Just a suggestion: Since the data you are looking at is H3k4me3, one would expect broad peaks. It is good to run macs whenever you are dealing with epigenome data, with
--nomode
l parameter and if you know the fragment size, with--shiftsize
equal to half the fragment size (usually its ~200 for 40-50bp reads).I do not think this is a good advice, especially for beginner. First, H3K4me3 is not really the broadest histone mark there is, I think point peak calling should work. If it doesn't, the new version of MACS2 has a --broad parameter which should combine the nearby point peaks. Saying it is good to run macs [..] with
--nomodel
parameter just like that is quite irresponsible, in my opinion, especially to a beginner.Namely, these parameters are automatically estimated when running MACS in the default mode. If you provide them manually you are basically saying "I believe I can do better than MACS at estimating them". It is a strong assumption. You need to be extremely confident about the inner workings of MACS to do this in my opinion. Particularly, one needs to know is the MACS2 model in the first place, what
--shiftsize
* is for, what is the fragment length, how to figure it out, and once it is known, how to set the appropriate parameters of the software accordingly. Most importantly you would need to justify your choice of parameters, verify that the assumptions you make are actually correct, and be aware how that influences the resulting p-values. I, personally, would not feel too confident about doing this.* Actually,
shiftsize
is now removed from the latest MACS version, in favour of--extsize
which should be set to twice the length of the old shift size (see the--help
).P.S. How does one do inline code blocks like the author of the comment? Backticks don't work :(
The MACS parameters Dr. Liu suggested for H3K4me3 ChIP-Seq as below. I have tried different parameters for our H3K4me3 ChIP-Seq data, and found that the parameters Dr. Liu suggested are best. However, which parameters are better heavily depends on our data quality and data structure. Actually, it's case by case. Please see the detail of this great paper and other related papers.
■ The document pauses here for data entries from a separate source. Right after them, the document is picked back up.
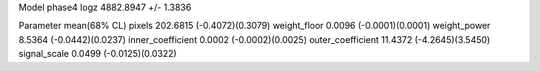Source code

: Model phase4
logz            4882.8947 +/- 1.3836

Parameter            mean(68% CL)
pixels               202.6815 (-0.4072)(0.3079)
weight_floor         0.0096 (-0.0001)(0.0001)
weight_power         8.5364 (-0.0442)(0.0237)
inner_coefficient    0.0002 (-0.0002)(0.0025)
outer_coefficient    11.4372 (-4.2645)(3.5450)
signal_scale         0.0499 (-0.0125)(0.0322)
Feng JX, Liu T, Qin B, Zhang Y, Liu XS. 2012. Identifying ChIP-seq enrichment using MACS. Nature Protocols 7:1728-1740.
The 'case per case' bit is precisely what I meant -- sticking with defaults at first is always a good shout. I believe we might be starting to confuse the OP, but, since this thread is starting to become a complete reference on MACS peak calling I will add that Roadmap Epigenome also use
--nomodel
and manual--ext
size for their data calling. They estimate the fragment length using strand cross correlation (link, section c).I would like to add this reference as well from the same author: http://www.ncbi.nlm.nih.gov/pmc/articles/PMC3120977/
Take a look at the section "Critical Parametsrs and troubleshooting", where they explain suggested argumenst for epigenome data. Anyhow, along with
--nomodel
and--shiftsize
, you can also increase the--mfold
from default10,30
to10,100
(or even higher if you are looking for super enhancers using H3K27Ac) since most of the histone modifications are highly accumulated and generally cross the default threshold of 30, which would be missed by MACS for model building.Hi poisonAlien, may I have a question here? Now, I use ROSE (https://bitbucket.org/young_computation/rose) to identify super-enhancers based on H3K27ac or Med1 ChIP-Seq. I don’t know MACS can identify super-enhancers, too. Could you tell me how to manipulate it? Many thanks.
MACS does not identify super enhancers. It just gives you peaks (or just "regular enhancers"). You need to stich those closely spaced peaks and rank them according to their intensity, which is what ROSE does. You first call peaks with MACS, then use the called peaks (e.g: H3K27Ac.bed) as input to rose.
You may want to add
-t 2000
if you want to remove those peaks overlapping with tss. Again I am no expert, but this is what I follow.Thanks. It is my misunderstanding.
Thanks very much for your input to this. I am so glad that this website exist :) at least for beginners like me is a massive help.